Dokumen Sumber:
<<<<
Kursi Empuk, Rakyat Lempuk

Tulisan ini lahir karena gue muak. Muak melihat orang-orang yang katanya “wakil rakyat,”
padahal kelakuannya lebih mirip wakil tuhan untuk dirinya sendiri.
Mereka mestinya jadi corong jeritan, tapi telinga mereka ditutup rapat bukan pakai penutup kuping, tapi pakai tumpukan amplop.

Mereka lupa, kursi empuk yang mereka duduki itu bukan hasil keringat sendiri.
Itu kursi sewaan, dibayar pakai keringat rakyat yang tiap hari jungkir balik cari makan. Bedanya, rakyat duduk di bangku warteg, sementara mereka leha-leha di singgasana ber-AC, sibuk pura-pura serius sambil ngantuk.

“Wakil rakyat”? Lucu. Yang mereka wakili cuma isi perut sendiri, dan kalau masih ada sisa ruang, ya buat kepentingan kolega elitnya.

Lo pernah nggak sih kepikiran: kalau DPR itu bener-bener wakil rakyat, kenapa rakyatnya makin sengsara, tapi mereka makin sejahtera? Jangan-jangan kita salah kaprah soal istilah “wakil rakyat.” Mungkin maksudnya “wakil rakyat di mimpi rakyat,” karena di kenyataan, mereka lebih mirip wakil investor, wakil konglomerat, atau wakil kepentingan partai.
>>>>
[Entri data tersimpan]
<<<<
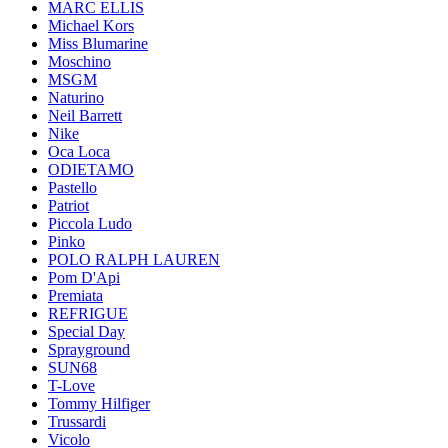
MARC ELLIS
Michael Kors
Miss Blumarine
Moschino
MSGM
Naturino
Neil Barrett
Nike
Oca Loca
ODIETAMO
Pastello
Patriot
Piccola Ludo
Pinko
POLO RALPH LAUREN
Pom D'Api
Premiata
REFRIGUE
Special Day
Sprayground
SUN68
T-Love
Tommy Hilfiger
Trussardi
Vicolo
>>>>
Soal dan Tugas:
a. Menurut tulisan tentang wakil rakyat, dengan apa telinga para wakil rakyat ditutup rapat?
b. Salin kembali bagian tulisan tentang wakil rakyat yang dimulai dari "Mereka mestinya jadi" dan berakhir pada "wakil kepentingan partai.", dengan mengganti "warteg" menjadi "angkringan".
c. Sebutkan semua sebutan "wakil ..." yang menurut tulisan tentang wakil rakyat lebih cocok untuk para anggota DPR dalam kenyataan.
Gunakan tulisan tentang wakil rakyat sebagai satu-satunya sumber.

Hasil Tiap Tugas:
a. Dengan tumpukan amplop.

b.
Mereka mestinya jadi corong jeritan, tapi telinga mereka ditutup rapat bukan pakai penutup kuping, tapi pakai tumpukan amplop.

Mereka lupa, kursi empuk yang mereka duduki itu bukan hasil keringat sendiri.
Itu kursi sewaan, dibayar pakai keringat rakyat yang tiap hari jungkir balik cari makan. Bedanya, rakyat duduk di bangku angkringan, sementara mereka leha-leha di singgasana ber-AC, sibuk pura-pura serius sambil ngantuk.

“Wakil rakyat”? Lucu. Yang mereka wakili cuma isi perut sendiri, dan kalau masih ada sisa ruang, ya buat kepentingan kolega elitnya.

Lo pernah nggak sih kepikiran: kalau DPR itu bener-bener wakil rakyat, kenapa rakyatnya makin sengsara, tapi mereka makin sejahtera? Jangan-jangan kita salah kaprah soal istilah “wakil rakyat.” Mungkin maksudnya “wakil rakyat di mimpi rakyat,” karena di kenyataan, mereka lebih mirip wakil investor, wakil konglomerat, atau wakil kepentingan partai.

c. Wakil investor, wakil konglomerat, dan wakil kepentingan partai.